Also, Microsoft has a great page summarizing options for asking for help and providing feedback to Microsoft.
Please read this before asking for help
You can greatly increase your chance to get a good answer by following a few simple recommendations:
Use your search engine!
Do some investigation first. The forums are not there to replace the documentation that comes with SQL Server. The activity on these forums is very high, and this result in some questions being unanswered. If you want to be a good community member, do a quick search using your favorite search engine, in Books Online. You'd be surprised by how many questions are posted that can be answered immediately after a few seconds of searching. But please don't take this as a discouragement to post.
Be as precise as possible. Spend some time writing your post. Tell us what you have tried, the symptoms, and if possible how to reproduce your problem. The more information we have, the better chance we have of helping you.
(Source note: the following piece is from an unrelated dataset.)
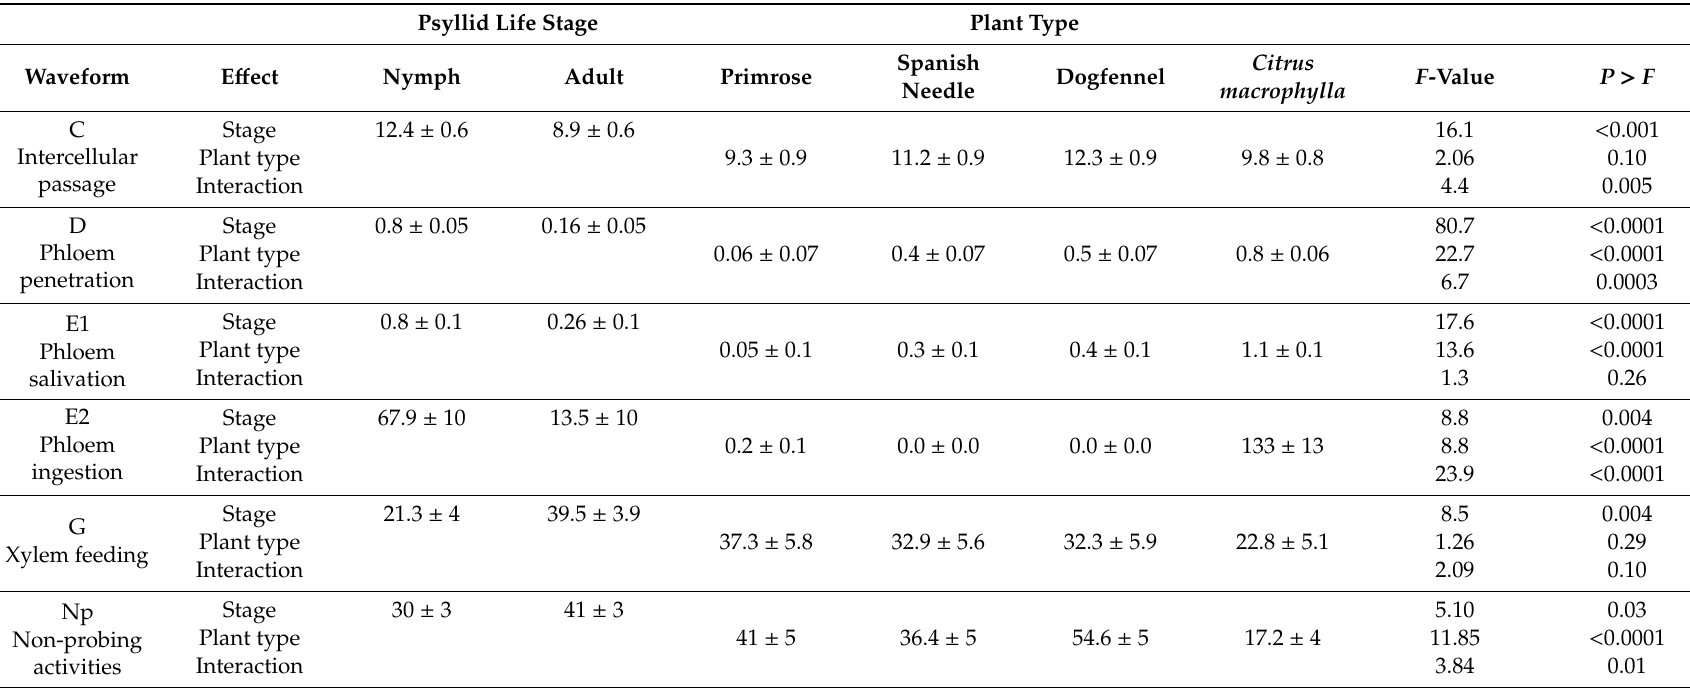
Table 2. Mean ( ± SEM) duration (min) of individual feeding activity bouts by Diaphorina citri adults and nymphs on weed species and C . macrophylla during 18 h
If you have T-SQL problems, help us to help you. Have you tried to do "dry programming"? It is very difficult. Most programmers want to run the code they write. Please post the CREATE TABLE statements for the relevant statements, including constraints but please remove things that make it hard to read (like COLLATE clauses and stuff like that). Also, post INSERT statements so we have something to work with. And the desired result.
Include details about your SQL Server version, service pack, OS version and other relevant information.
Have a descriptive subject. Also, make sure that the question is found pretty early in the text.